__Activity__.
In the entries that follow, the line with "table_cell [113, 914, 314, 949]" opens the range and the line with "table_cell [455, 1267, 594, 1304]" closes it; repeat that range exactly, both lines included.

__Data under study__.
>>>>>

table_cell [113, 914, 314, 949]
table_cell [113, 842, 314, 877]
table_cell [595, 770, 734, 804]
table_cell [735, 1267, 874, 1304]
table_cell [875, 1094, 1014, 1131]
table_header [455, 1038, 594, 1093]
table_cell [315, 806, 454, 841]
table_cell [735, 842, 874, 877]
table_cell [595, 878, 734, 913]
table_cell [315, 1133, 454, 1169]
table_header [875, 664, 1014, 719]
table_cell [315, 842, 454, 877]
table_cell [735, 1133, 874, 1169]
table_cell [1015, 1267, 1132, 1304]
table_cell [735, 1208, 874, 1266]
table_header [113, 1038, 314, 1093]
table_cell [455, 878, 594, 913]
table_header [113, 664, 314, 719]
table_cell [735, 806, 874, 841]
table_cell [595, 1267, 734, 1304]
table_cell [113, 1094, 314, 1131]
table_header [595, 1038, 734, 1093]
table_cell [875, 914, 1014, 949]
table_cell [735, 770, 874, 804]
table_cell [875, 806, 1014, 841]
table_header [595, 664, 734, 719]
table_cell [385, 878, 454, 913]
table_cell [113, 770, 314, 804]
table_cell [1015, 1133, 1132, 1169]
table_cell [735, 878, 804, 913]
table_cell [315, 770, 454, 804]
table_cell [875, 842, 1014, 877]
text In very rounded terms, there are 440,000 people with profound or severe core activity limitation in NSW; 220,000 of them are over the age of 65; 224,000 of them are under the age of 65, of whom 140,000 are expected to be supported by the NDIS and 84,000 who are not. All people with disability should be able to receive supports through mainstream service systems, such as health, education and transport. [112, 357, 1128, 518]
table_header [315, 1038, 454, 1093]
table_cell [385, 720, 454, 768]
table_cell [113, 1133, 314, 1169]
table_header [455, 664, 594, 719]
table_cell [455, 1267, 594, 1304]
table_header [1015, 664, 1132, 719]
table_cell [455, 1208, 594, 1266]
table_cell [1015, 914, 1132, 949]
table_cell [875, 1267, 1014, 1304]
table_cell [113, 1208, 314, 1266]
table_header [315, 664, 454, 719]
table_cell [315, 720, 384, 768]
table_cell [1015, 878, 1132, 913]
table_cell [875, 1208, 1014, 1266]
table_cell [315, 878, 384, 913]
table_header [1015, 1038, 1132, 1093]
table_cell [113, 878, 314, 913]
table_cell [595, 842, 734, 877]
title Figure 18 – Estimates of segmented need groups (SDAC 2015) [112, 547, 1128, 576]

<<<<<
>>>>>

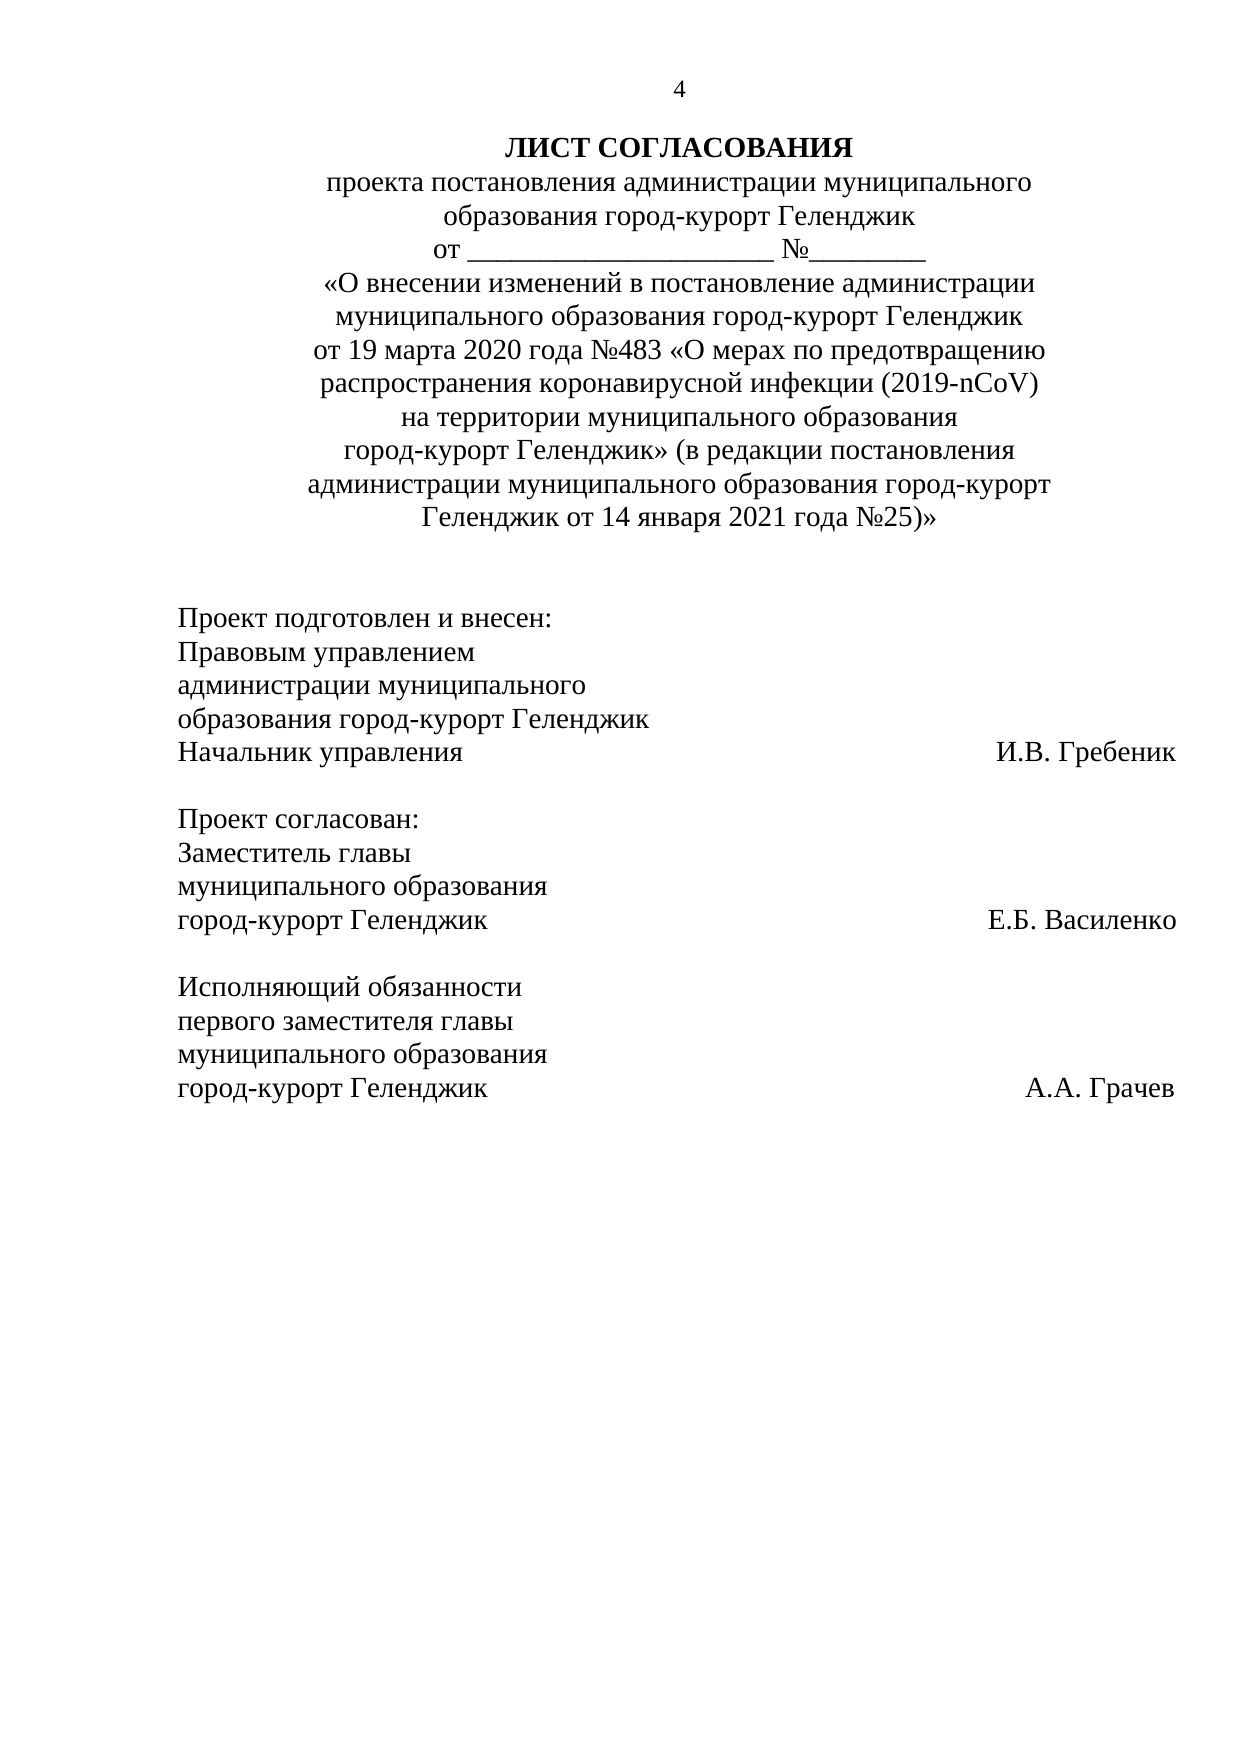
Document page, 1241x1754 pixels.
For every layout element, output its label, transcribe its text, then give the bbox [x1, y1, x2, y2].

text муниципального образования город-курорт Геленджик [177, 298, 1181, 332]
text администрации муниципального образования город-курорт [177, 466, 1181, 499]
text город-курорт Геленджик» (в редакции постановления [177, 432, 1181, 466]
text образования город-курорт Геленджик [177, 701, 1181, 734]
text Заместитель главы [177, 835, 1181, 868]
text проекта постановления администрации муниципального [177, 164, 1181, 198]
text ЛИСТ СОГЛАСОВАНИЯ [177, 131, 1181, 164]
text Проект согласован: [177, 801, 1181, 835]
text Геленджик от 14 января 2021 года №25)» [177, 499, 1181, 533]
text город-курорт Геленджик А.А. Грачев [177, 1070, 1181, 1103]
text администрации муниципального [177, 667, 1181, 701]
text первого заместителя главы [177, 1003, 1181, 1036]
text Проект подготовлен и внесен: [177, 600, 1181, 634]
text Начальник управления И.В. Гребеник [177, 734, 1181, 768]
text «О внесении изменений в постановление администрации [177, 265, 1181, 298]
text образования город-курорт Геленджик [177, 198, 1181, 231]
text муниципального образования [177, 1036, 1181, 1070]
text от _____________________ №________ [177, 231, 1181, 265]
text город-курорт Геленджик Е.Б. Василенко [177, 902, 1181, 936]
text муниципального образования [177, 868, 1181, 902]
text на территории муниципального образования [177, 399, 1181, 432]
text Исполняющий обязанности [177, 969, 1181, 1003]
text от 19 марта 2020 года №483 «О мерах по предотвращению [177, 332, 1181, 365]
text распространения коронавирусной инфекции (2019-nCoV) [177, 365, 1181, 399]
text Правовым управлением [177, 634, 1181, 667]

<<<<<

__Solution to this task__.
table_cell [113, 914, 314, 949]
table_cell [113, 842, 314, 877]
table_cell [595, 770, 734, 804]
table_cell [735, 1267, 874, 1304]
table_cell [875, 1094, 1014, 1131]
table_header [455, 1038, 594, 1093]
table_cell [315, 806, 454, 841]
table_cell [735, 842, 874, 877]
table_cell [595, 878, 734, 913]
table_cell [315, 1133, 454, 1169]
table_header [875, 664, 1014, 719]
table_cell [315, 842, 454, 877]
table_cell [735, 1133, 874, 1169]
table_cell [1015, 1267, 1132, 1304]
table_cell [735, 1208, 874, 1266]
table_header [113, 1038, 314, 1093]
table_cell [455, 878, 594, 913]
table_header [113, 664, 314, 719]
table_cell [735, 806, 874, 841]
table_cell [595, 1267, 734, 1304]
table_cell [113, 1094, 314, 1131]
table_header [595, 1038, 734, 1093]
table_cell [875, 914, 1014, 949]
table_cell [735, 770, 874, 804]
table_cell [875, 806, 1014, 841]
table_header [595, 664, 734, 719]
table_cell [385, 878, 454, 913]
table_cell [113, 770, 314, 804]
table_cell [1015, 1133, 1132, 1169]
table_cell [735, 878, 804, 913]
table_cell [315, 770, 454, 804]
table_cell [875, 842, 1014, 877]
text In very rounded terms, there are 440,000 people with profound or severe core activity limitation in NSW; 220,000 of them are over the age of 65; 224,000 of them are under the age of 65, of whom 140,000 are expected to be supported by the NDIS and 84,000 who are not. All people with disability should be able to receive supports through mainstream service systems, such as health, education and transport. [112, 357, 1128, 518]
table_header [315, 1038, 454, 1093]
table_cell [385, 720, 454, 768]
table_cell [113, 1133, 314, 1169]
table_header [455, 664, 594, 719]
table_cell [455, 1267, 594, 1304]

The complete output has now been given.